Problem to work on: While leaving the pictures out, set down only the lines from the one with "relocated | yellow" through the end of the records, exactly as they stand.

Dataset records:
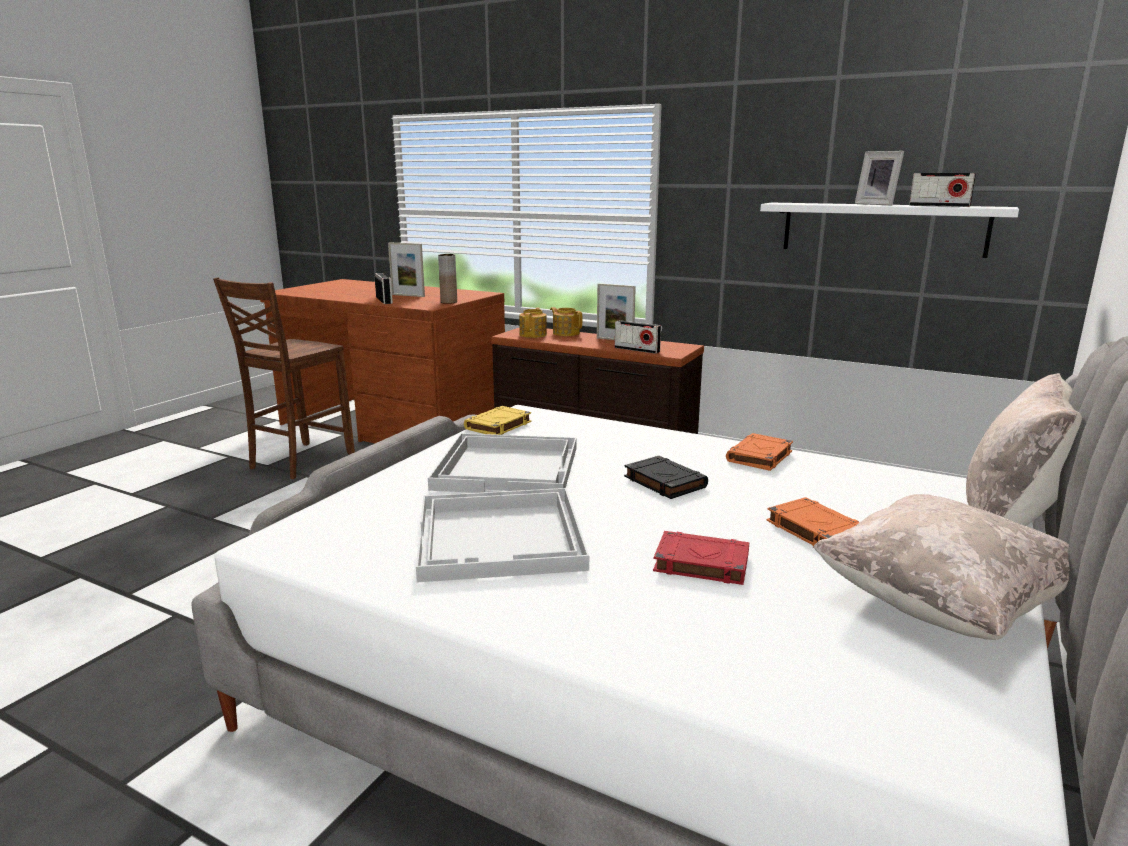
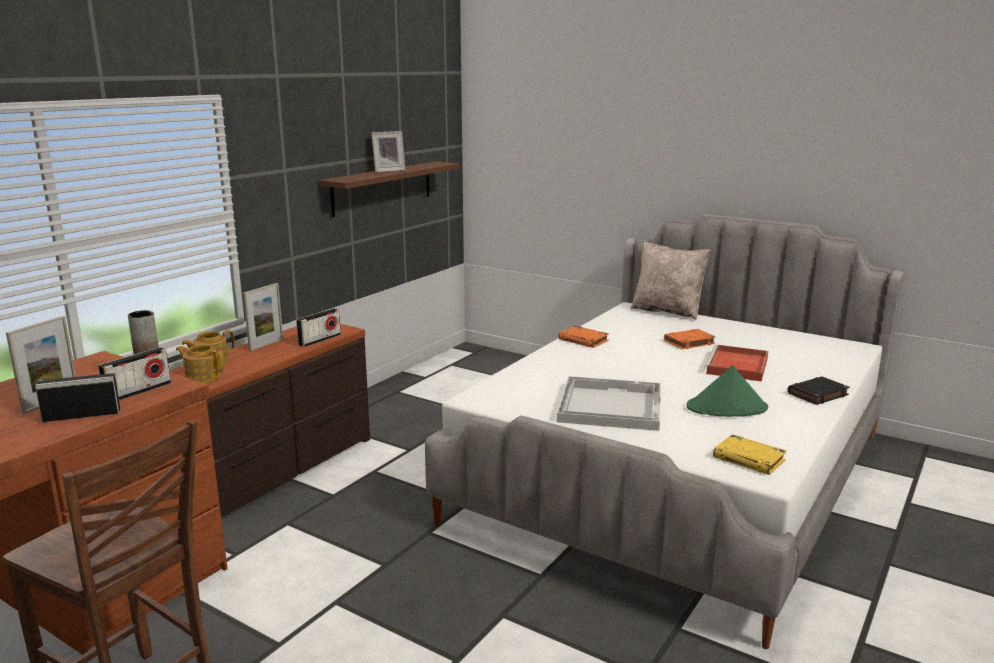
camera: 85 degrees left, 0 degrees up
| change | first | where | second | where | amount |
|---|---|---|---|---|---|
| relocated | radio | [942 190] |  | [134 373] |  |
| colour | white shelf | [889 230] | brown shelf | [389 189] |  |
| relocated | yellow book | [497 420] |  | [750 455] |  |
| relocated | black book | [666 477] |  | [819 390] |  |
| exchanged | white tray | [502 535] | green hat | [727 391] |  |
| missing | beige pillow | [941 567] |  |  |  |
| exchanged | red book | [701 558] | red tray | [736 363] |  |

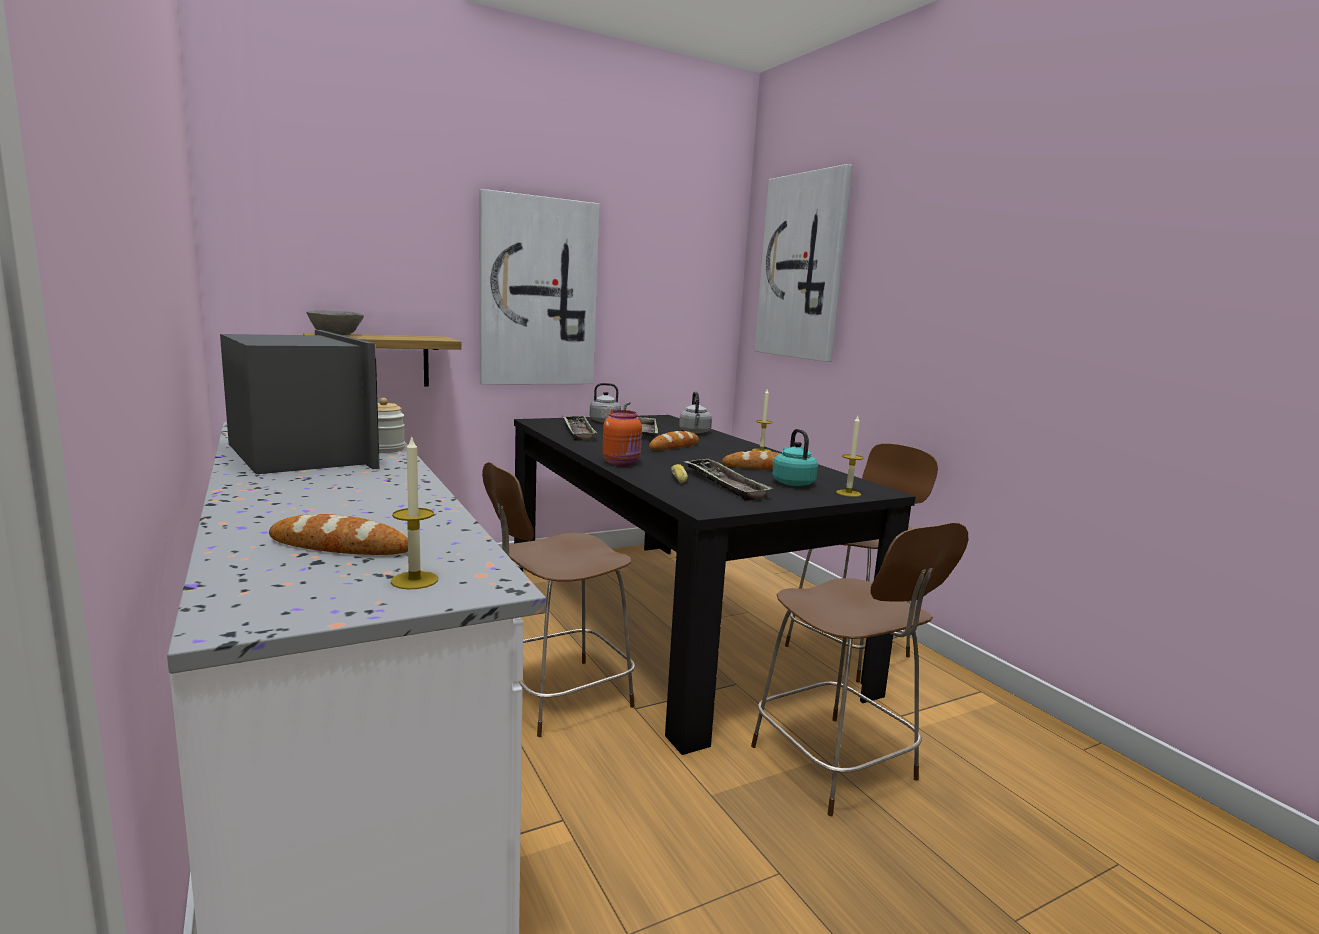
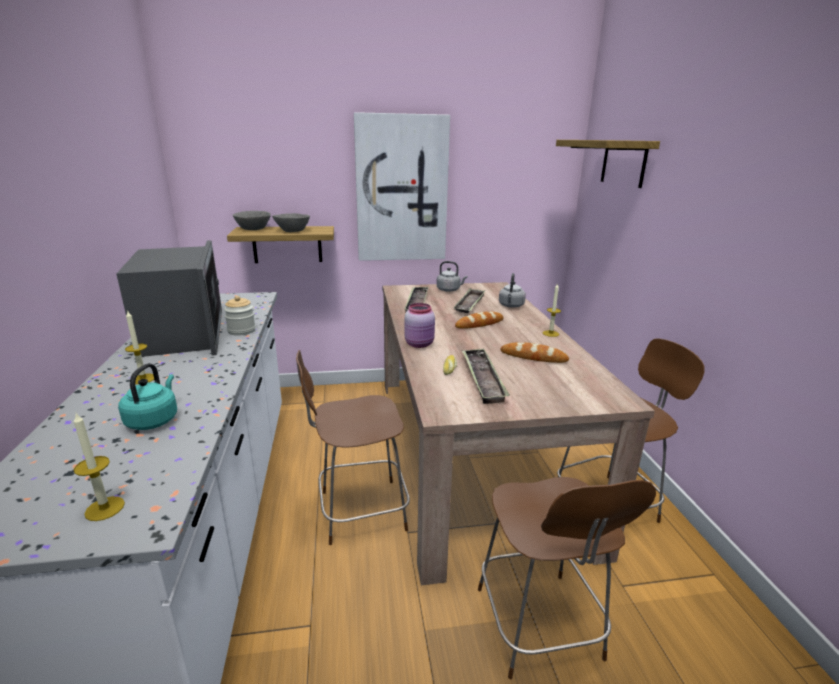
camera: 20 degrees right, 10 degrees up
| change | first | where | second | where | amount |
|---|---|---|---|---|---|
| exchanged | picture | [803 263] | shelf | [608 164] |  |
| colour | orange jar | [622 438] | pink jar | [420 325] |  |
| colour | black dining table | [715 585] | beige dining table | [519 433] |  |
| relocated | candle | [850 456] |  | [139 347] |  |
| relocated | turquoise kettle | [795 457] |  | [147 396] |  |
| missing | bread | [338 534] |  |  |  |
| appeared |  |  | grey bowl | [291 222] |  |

Result:
| relocated | yellow book | [497 420] |  | [750 455] |  |
| relocated | black book | [666 477] |  | [819 390] |  |
| exchanged | white tray | [502 535] | green hat | [727 391] |  |
| missing | beige pillow | [941 567] |  |  |  |
| exchanged | red book | [701 558] | red tray | [736 363] |  |

camera: 20 degrees right, 10 degrees up
| change | first | where | second | where | amount |
|---|---|---|---|---|---|
| exchanged | picture | [803 263] | shelf | [608 164] |  |
| colour | orange jar | [622 438] | pink jar | [420 325] |  |
| colour | black dining table | [715 585] | beige dining table | [519 433] |  |
| relocated | candle | [850 456] |  | [139 347] |  |
| relocated | turquoise kettle | [795 457] |  | [147 396] |  |
| missing | bread | [338 534] |  |  |  |
| appeared |  |  | grey bowl | [291 222] |  |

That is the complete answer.